- Input for this task
··········
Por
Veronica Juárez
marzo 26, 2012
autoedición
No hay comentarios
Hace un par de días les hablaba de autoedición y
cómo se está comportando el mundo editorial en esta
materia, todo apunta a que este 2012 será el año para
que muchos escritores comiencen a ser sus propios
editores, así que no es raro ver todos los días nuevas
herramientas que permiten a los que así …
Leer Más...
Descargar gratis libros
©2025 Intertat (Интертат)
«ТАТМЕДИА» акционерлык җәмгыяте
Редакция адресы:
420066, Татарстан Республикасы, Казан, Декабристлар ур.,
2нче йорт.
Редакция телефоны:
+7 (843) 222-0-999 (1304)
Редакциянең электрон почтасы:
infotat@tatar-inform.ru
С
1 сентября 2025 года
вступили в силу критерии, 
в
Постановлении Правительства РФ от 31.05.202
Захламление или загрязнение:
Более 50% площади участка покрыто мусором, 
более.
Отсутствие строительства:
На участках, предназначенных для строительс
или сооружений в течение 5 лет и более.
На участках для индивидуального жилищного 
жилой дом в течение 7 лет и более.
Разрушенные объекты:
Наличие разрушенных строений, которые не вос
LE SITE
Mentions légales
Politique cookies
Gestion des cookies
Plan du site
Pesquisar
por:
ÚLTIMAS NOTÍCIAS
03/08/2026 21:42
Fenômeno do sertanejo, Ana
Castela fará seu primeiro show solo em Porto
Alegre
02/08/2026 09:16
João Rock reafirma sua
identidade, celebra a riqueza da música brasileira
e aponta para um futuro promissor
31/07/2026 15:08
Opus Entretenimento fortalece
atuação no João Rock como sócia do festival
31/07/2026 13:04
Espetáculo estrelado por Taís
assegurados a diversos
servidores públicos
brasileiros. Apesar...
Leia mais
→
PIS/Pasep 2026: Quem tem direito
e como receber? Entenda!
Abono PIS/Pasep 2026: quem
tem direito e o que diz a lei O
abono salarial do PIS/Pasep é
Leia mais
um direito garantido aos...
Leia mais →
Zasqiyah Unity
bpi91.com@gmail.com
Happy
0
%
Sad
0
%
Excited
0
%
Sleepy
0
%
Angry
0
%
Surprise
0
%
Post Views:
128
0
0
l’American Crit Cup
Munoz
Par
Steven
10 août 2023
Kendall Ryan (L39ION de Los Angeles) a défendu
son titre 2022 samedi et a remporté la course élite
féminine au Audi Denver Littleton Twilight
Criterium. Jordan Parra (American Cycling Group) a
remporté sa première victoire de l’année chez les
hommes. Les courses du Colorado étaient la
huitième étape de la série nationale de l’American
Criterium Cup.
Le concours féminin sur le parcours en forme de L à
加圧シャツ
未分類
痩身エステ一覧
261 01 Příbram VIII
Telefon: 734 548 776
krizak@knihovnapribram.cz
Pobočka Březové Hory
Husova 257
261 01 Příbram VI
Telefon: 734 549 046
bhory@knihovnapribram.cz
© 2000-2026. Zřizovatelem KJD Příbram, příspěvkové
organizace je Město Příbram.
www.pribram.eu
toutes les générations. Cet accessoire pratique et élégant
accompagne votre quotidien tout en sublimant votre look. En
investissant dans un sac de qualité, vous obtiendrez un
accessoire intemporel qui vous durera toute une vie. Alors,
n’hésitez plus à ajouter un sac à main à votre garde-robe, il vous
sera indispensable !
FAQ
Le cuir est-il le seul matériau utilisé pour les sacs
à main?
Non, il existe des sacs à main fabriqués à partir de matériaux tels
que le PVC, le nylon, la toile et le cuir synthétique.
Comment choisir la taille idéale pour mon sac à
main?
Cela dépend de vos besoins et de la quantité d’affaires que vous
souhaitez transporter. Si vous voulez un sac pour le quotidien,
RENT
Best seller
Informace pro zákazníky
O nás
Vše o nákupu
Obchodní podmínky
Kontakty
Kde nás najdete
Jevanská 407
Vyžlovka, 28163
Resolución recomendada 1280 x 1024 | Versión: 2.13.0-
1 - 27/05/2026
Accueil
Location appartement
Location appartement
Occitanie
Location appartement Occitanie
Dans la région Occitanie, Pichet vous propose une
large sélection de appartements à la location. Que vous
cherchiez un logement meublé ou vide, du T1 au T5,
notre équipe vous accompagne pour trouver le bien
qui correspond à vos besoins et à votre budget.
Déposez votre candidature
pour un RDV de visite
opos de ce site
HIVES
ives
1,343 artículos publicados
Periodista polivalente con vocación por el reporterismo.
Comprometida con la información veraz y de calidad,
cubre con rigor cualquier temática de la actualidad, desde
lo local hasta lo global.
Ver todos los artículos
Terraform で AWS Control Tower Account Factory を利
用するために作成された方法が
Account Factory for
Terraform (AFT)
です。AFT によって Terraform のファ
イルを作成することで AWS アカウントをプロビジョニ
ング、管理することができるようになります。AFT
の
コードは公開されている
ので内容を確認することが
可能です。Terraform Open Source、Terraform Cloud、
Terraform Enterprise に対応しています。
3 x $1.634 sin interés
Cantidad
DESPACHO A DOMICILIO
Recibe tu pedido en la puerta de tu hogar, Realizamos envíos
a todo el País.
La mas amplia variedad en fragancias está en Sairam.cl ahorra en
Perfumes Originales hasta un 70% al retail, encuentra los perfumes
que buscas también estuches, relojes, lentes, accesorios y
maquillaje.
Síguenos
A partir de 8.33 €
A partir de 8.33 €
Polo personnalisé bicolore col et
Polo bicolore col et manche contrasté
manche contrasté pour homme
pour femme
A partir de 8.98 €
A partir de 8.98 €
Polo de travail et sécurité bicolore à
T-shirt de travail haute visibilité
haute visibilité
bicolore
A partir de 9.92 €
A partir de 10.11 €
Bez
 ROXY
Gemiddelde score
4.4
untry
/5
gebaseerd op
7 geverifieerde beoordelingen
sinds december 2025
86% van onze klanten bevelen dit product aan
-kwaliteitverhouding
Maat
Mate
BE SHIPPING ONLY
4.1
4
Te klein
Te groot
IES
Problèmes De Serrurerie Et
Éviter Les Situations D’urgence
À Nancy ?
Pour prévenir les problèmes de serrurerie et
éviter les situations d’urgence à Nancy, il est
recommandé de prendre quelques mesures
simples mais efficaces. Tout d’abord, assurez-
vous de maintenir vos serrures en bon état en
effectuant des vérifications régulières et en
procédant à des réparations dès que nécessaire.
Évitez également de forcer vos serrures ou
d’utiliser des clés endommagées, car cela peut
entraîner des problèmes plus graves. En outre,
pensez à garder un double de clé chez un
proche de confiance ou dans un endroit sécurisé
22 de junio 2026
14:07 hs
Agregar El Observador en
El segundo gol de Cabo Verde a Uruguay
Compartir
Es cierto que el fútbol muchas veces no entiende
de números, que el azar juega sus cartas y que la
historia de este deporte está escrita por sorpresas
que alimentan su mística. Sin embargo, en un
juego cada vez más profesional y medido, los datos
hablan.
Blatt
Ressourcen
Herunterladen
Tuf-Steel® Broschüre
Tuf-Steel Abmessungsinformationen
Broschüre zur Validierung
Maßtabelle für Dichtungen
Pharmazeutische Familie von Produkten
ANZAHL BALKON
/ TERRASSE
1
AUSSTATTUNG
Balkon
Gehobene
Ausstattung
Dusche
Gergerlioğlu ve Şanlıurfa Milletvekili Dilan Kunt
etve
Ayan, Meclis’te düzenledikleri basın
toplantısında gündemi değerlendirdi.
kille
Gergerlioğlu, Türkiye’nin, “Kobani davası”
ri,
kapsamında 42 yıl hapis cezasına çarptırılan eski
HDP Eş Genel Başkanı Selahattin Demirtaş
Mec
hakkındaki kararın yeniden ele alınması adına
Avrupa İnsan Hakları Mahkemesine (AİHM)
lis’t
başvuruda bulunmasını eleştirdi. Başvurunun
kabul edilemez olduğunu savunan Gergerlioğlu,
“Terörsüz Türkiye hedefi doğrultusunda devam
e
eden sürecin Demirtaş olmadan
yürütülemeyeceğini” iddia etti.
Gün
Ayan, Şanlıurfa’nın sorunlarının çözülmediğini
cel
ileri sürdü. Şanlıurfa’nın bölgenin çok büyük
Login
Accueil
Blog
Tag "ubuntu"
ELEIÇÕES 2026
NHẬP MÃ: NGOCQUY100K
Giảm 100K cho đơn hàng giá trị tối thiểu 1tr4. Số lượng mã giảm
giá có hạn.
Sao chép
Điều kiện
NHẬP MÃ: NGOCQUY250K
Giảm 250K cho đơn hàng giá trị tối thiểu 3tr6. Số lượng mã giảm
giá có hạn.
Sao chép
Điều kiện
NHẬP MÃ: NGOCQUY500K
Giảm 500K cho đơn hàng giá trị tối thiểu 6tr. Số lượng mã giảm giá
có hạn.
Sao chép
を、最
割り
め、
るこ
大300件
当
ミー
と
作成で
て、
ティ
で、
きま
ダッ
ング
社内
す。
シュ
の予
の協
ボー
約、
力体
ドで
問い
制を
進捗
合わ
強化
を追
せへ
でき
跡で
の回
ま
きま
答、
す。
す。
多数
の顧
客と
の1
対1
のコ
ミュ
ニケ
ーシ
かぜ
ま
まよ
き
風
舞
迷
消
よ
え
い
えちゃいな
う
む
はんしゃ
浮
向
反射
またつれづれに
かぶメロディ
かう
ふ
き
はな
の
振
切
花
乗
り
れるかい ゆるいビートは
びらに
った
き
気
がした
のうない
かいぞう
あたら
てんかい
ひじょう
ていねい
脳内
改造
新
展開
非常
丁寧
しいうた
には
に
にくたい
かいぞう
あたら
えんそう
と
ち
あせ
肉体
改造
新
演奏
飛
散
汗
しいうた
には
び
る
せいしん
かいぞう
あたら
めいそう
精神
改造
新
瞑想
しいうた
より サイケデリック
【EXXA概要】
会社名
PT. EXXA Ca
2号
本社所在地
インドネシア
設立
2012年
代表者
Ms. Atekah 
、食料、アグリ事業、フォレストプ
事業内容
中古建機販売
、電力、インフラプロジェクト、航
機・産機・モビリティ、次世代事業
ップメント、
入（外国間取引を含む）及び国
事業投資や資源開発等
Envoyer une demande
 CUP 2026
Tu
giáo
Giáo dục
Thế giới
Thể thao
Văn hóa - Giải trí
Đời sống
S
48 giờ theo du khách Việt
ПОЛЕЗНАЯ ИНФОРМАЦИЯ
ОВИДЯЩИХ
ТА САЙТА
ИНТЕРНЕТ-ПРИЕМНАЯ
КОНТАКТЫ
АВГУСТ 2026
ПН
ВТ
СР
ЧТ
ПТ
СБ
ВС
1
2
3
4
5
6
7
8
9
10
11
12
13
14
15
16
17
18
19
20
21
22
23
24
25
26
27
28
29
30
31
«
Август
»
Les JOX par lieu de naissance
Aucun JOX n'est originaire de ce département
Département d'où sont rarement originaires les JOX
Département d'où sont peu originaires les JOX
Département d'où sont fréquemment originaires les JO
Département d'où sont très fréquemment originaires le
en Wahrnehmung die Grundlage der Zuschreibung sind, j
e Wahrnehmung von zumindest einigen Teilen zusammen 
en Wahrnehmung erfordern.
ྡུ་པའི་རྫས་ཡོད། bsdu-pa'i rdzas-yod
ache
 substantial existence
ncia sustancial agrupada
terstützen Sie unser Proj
··········
- Your objective
Among the entries above, find the line with "vous de maintenir vos serrures en bon état en" and the line with "NHẬP MÃ: NGOCQUY500K"; give again exactly these two lines and all lines between them.

- Response to this task
vous de maintenir vos serrures en bon état en
effectuant des vérifications régulières et en
procédant à des réparations dès que nécessaire.
Évitez également de forcer vos serrures ou
d’utiliser des clés endommagées, car cela peut
entraîner des problèmes plus graves. En outre,
pensez à garder un double de clé chez un
proche de confiance ou dans un endroit sécurisé
22 de junio 2026
14:07 hs
Agregar El Observador en
El segundo gol de Cabo Verde a Uruguay
Compartir
Es cierto que el fútbol muchas veces no entiende
de números, que el azar juega sus cartas y que la
historia de este deporte está escrita por sorpresas
que alimentan su mística. Sin embargo, en un
juego cada vez más profesional y medido, los datos
hablan.
Blatt
Ressourcen
Herunterladen
Tuf-Steel® Broschüre
Tuf-Steel Abmessungsinformationen
Broschüre zur Validierung
Maßtabelle für Dichtungen
Pharmazeutische Familie von Produkten
ANZAHL BALKON
/ TERRASSE
1
AUSSTATTUNG
Balkon
Gehobene
Ausstattung
Dusche
Gergerlioğlu ve Şanlıurfa Milletvekili Dilan Kunt
etve
Ayan, Meclis’te düzenledikleri basın
toplantısında gündemi değerlendirdi.
kille
Gergerlioğlu, Türkiye’nin, “Kobani davası”
ri,
kapsamında 42 yıl hapis cezasına çarptırılan eski
HDP Eş Genel Başkanı Selahattin Demirtaş
Mec
hakkındaki kararın yeniden ele alınması adına
Avrupa İnsan Hakları Mahkemesine (AİHM)
lis’t
başvuruda bulunmasını eleştirdi. Başvurunun
kabul edilemez olduğunu savunan Gergerlioğlu,
“Terörsüz Türkiye hedefi doğrultusunda devam
e
eden sürecin Demirtaş olmadan
yürütülemeyeceğini” iddia etti.
Gün
Ayan, Şanlıurfa’nın sorunlarının çözülmediğini
cel
ileri sürdü. Şanlıurfa’nın bölgenin çok büyük
Login
Accueil
Blog
Tag "ubuntu"
ELEIÇÕES 2026
NHẬP MÃ: NGOCQUY100K
Giảm 100K cho đơn hàng giá trị tối thiểu 1tr4. Số lượng mã giảm
giá có hạn.
Sao chép
Điều kiện
NHẬP MÃ: NGOCQUY250K
Giảm 250K cho đơn hàng giá trị tối thiểu 3tr6. Số lượng mã giảm
giá có hạn.
Sao chép
Điều kiện
NHẬP MÃ: NGOCQUY500K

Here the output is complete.